Şimdi FETÖ ve HDP’nin dolaylı olarak da PKK’nın kendilerine neden destek verdiği sorusunun cevabını halktan kaçırmaya çalışıyorlar. Herkesin kendisine sorması gereken sorular şunlar:

PKK/HDP neden Millet İttifakı’na destek veriyor?

FETÖ neden Millet İttifakı’na destek veriyor?

Amerika ve Avrupa neden Millet İttifakı’na destek veriyor?

Bu soruları sorup, cevap almaktan çekinmeyin. Benim cevaplarıma gelince:

PKK Millet İttifakı’nı destekliyor, çünkü beklentileri şöyle; seçimden sonra Demirtaş serbest bırakılacak. Türk askeri Suriye’den çekilecek. PKK’ya yapılan operasyonlar durdurulacak. Öcalan’a tecrit kalkacak. Yeni bir süreç başlayacak ve özerkliğin önündeki engeller kalkacak. Türkiye’nin yönetiminde HDP aracılığıyla söz sahibi olacaklar.

FETÖ Millet İttifakı’nı destekliyor, çünkü KHK ile atılan bütün FETÖ’cüler devletteki işlerine yeniden dönecek. FETÖ’den hüküm giyenler yeniden yargılanacak ve serbest kalacaklar. Yurt dışındaki kaçak FETÖ’cüler Türkiye’ye dönecek ve ihanetlerine kaldıkları yerden devam edecekler. Türkiye’de FETÖ yapılanması devam edecek.

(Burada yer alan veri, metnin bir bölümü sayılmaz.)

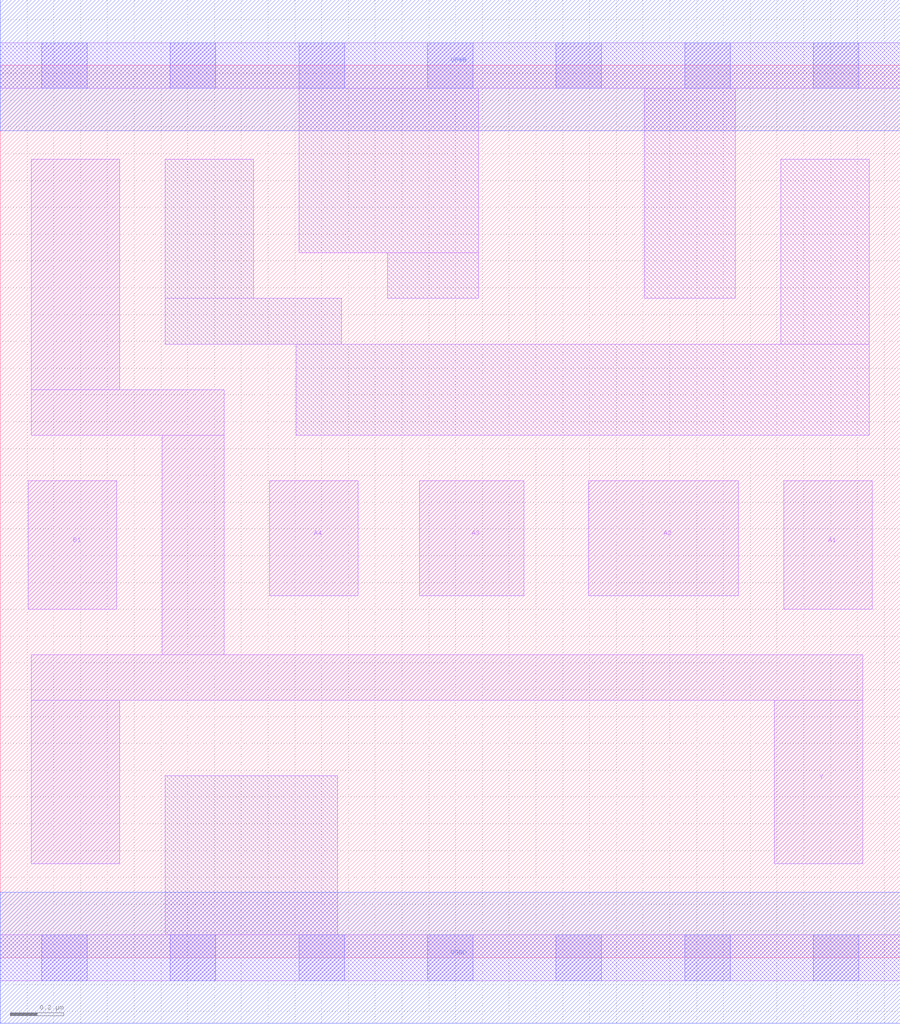
<source format=lef>
# Copyright 2020 The SkyWater PDK Authors
#
# Licensed under the Apache License, Version 2.0 (the "License");
# you may not use this file except in compliance with the License.
# You may obtain a copy of the License at
#
#     https://www.apache.org/licenses/LICENSE-2.0
#
# Unless required by applicable law or agreed to in writing, software
# distributed under the License is distributed on an "AS IS" BASIS,
# WITHOUT WARRANTIES OR CONDITIONS OF ANY KIND, either express or implied.
# See the License for the specific language governing permissions and
# limitations under the License.
#
# SPDX-License-Identifier: Apache-2.0

VERSION 5.7 ;
  NAMESCASESENSITIVE ON ;
  NOWIREEXTENSIONATPIN ON ;
  DIVIDERCHAR "/" ;
  BUSBITCHARS "[]" ;
UNITS
  DATABASE MICRONS 200 ;
END UNITS
MACRO sky130_fd_sc_hs__a41oi_1
  CLASS CORE ;
  SOURCE USER ;
  FOREIGN sky130_fd_sc_hs__a41oi_1 ;
  ORIGIN  0.000000  0.000000 ;
  SIZE  3.360000 BY  3.330000 ;
  SYMMETRY X Y ;
  SITE unit ;
  PIN A1
    ANTENNAGATEAREA  0.279000 ;
    DIRECTION INPUT ;
    USE SIGNAL ;
    PORT
      LAYER li1 ;
        RECT 2.925000 1.300000 3.255000 1.780000 ;
    END
  END A1
  PIN A2
    ANTENNAGATEAREA  0.279000 ;
    DIRECTION INPUT ;
    USE SIGNAL ;
    PORT
      LAYER li1 ;
        RECT 2.195000 1.350000 2.755000 1.780000 ;
    END
  END A2
  PIN A3
    ANTENNAGATEAREA  0.279000 ;
    DIRECTION INPUT ;
    USE SIGNAL ;
    PORT
      LAYER li1 ;
        RECT 1.565000 1.350000 1.955000 1.780000 ;
    END
  END A3
  PIN A4
    ANTENNAGATEAREA  0.279000 ;
    DIRECTION INPUT ;
    USE SIGNAL ;
    PORT
      LAYER li1 ;
        RECT 1.005000 1.350000 1.335000 1.780000 ;
    END
  END A4
  PIN B1
    ANTENNAGATEAREA  0.279000 ;
    DIRECTION INPUT ;
    USE SIGNAL ;
    PORT
      LAYER li1 ;
        RECT 0.105000 1.300000 0.435000 1.780000 ;
    END
  END B1
  PIN Y
    ANTENNADIFFAREA  0.752200 ;
    DIRECTION OUTPUT ;
    USE SIGNAL ;
    PORT
      LAYER li1 ;
        RECT 0.115000 0.350000 0.445000 0.960000 ;
        RECT 0.115000 0.960000 3.220000 1.130000 ;
        RECT 0.115000 1.950000 0.835000 2.120000 ;
        RECT 0.115000 2.120000 0.445000 2.980000 ;
        RECT 0.605000 1.130000 0.835000 1.950000 ;
        RECT 2.890000 0.350000 3.220000 0.960000 ;
    END
  END Y
  PIN VGND
    DIRECTION INOUT ;
    USE GROUND ;
    PORT
      LAYER met1 ;
        RECT 0.000000 -0.245000 3.360000 0.245000 ;
    END
  END VGND
  PIN VPWR
    DIRECTION INOUT ;
    USE POWER ;
    PORT
      LAYER met1 ;
        RECT 0.000000 3.085000 3.360000 3.575000 ;
    END
  END VPWR
  OBS
    LAYER li1 ;
      RECT 0.000000 -0.085000 3.360000 0.085000 ;
      RECT 0.000000  3.245000 3.360000 3.415000 ;
      RECT 0.615000  0.085000 1.260000 0.680000 ;
      RECT 0.615000  2.290000 1.275000 2.460000 ;
      RECT 0.615000  2.460000 0.945000 2.980000 ;
      RECT 1.105000  1.950000 3.245000 2.290000 ;
      RECT 1.115000  2.630000 1.785000 3.245000 ;
      RECT 1.445000  2.460000 1.785000 2.630000 ;
      RECT 2.405000  2.460000 2.745000 3.245000 ;
      RECT 2.915000  2.290000 3.245000 2.980000 ;
    LAYER mcon ;
      RECT 0.155000 -0.085000 0.325000 0.085000 ;
      RECT 0.155000  3.245000 0.325000 3.415000 ;
      RECT 0.635000 -0.085000 0.805000 0.085000 ;
      RECT 0.635000  3.245000 0.805000 3.415000 ;
      RECT 1.115000 -0.085000 1.285000 0.085000 ;
      RECT 1.115000  3.245000 1.285000 3.415000 ;
      RECT 1.595000 -0.085000 1.765000 0.085000 ;
      RECT 1.595000  3.245000 1.765000 3.415000 ;
      RECT 2.075000 -0.085000 2.245000 0.085000 ;
      RECT 2.075000  3.245000 2.245000 3.415000 ;
      RECT 2.555000 -0.085000 2.725000 0.085000 ;
      RECT 2.555000  3.245000 2.725000 3.415000 ;
      RECT 3.035000 -0.085000 3.205000 0.085000 ;
      RECT 3.035000  3.245000 3.205000 3.415000 ;
  END
END sky130_fd_sc_hs__a41oi_1

</source>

ABD Millet İttifakı’nı destekliyor, çünkü Türkiye’nin savunma sanayiindeki atılımlarını durduracaklar. Suriye’de PKK/PYD terör devletini kurduracaklar. Ege’de ve Akdeniz’de Türkiye hakimiyetine son verecekler. Türkiye-Rusya ilişkilerini bozacaklar ve Türkiye’yi yeniden Batı’ya ve NATO’ya mahkûm edecekler. Türkiye ekonomisini İMF’ye teslim ederek, Türkiye’nin enerjisini sömürecekler. Türk dünyası iş birliğini dağıtacaklar. Türkiye’ye bir yüzyıl daha kaybettirecekler.

İşte tüm bu sorulara vicdanlarda verilecek samimi cevaplar seçimin sonucunu belirleyecek.